[START Excerpt provided]
Automating Epson SSL/TLS certificate renewal

Network-capable Epson printers like my new ET-16600 have a web-based user interface that supports HTTPS. You can even upload publicly recognized certificates from Let’s Encrypt et al, unfortunately the only options they offer is a Windows management app (blech) or a manual form.

When you have to upload this every month (that’s when I automatically renew my Let’s Encrypt certificates), this gets old really fast, and strange errors happen if you forget to do so and end up with an expired certificate.

I wrote a quick Python script to automate this (and yes, I am aware of the XKCDs on the subject of runaway automation):

#!/usr/bin/env python3
import requests, html5lib, io

URL = 'https://myepson.example.com/'
USERNAME = 'majid'
PASSWORD = 'your-admin-UI-password-here'
KEYFILE = '/home/majid/web/acme-tiny/epson.key'
CERTFILE = '/home/majid/web/acme-tiny/epson.crt'

########################################################################
# step 1, authenticate
jar = requests.cookies.RequestsCookieJar()
[END Excerpt provided]
[START Record extracts]
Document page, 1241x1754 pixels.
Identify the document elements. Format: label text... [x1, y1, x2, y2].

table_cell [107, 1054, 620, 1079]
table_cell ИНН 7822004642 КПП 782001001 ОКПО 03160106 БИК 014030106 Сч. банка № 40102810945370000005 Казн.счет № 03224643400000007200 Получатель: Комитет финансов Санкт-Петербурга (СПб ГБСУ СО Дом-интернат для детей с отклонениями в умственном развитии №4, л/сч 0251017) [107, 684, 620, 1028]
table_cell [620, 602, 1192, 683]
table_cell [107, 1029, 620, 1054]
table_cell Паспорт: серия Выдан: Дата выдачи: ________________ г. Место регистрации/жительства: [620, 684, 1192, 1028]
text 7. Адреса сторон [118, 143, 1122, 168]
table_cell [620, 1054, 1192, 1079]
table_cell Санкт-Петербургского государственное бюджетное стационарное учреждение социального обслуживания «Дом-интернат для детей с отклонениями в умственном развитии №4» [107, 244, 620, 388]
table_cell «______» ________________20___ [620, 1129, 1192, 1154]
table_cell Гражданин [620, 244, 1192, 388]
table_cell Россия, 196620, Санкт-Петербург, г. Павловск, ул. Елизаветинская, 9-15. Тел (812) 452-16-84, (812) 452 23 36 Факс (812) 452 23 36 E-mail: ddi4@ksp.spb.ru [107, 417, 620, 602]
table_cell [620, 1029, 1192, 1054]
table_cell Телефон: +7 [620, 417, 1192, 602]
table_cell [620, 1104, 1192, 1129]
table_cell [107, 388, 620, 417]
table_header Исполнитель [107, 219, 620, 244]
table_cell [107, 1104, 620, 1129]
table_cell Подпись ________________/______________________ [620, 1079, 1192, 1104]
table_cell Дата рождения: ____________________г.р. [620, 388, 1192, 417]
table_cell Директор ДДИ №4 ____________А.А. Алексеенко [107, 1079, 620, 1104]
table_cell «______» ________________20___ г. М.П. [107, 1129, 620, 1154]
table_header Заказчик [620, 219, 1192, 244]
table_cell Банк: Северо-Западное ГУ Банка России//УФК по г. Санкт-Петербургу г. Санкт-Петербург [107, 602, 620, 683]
[END Record extracts]
## To be done
[a] Rewrite the rows from the start of the records through the line holding "Identify the document", inclusive, with "elements" replaced by "regions" and everything else unchanged.
[b] Extend the text on automating Epson certificate renewal, continuing the script from where it stops.
The rows and the text on automating Epson certificate renewal come from separate, unrelated sources.

## Exercise responses
[a]
Document page, 1241x1754 pixels.
Identify the document regions. Format: label text... [x1, y1, x2, y2].

[b]
set_url = URL + 'PRESENTATION/ADVANCED/PASSWORD/SET'
r = requests.post(set_url, cookies=jar,
                  data={
                    'INPUTT_USERNAME': USERNAME,
                    'access': 'https',
                    'INPUTT_PASSWORD': PASSWORD,
                    'INPUTT_ACCSESSMETHOD': 0,
                    'INPUTT_DUMMY': ''
                  })
assert r.status_code == 200
jar = r.cookies

########################################################################
# step 2, get the cert update form iframe and its token
form_url = URL + 'PRESENTATION/ADVANCED/NWS_CERT_SSLTLS/CA_IMPORT'
r = requests.get(form_url, cookies=jar)
tree = html5lib.parse(r.text, namespaceHTMLElements=False)
data = dict([(f.attrib['name'], f.attrib['value']) for f in
             tree.findall('.//input')])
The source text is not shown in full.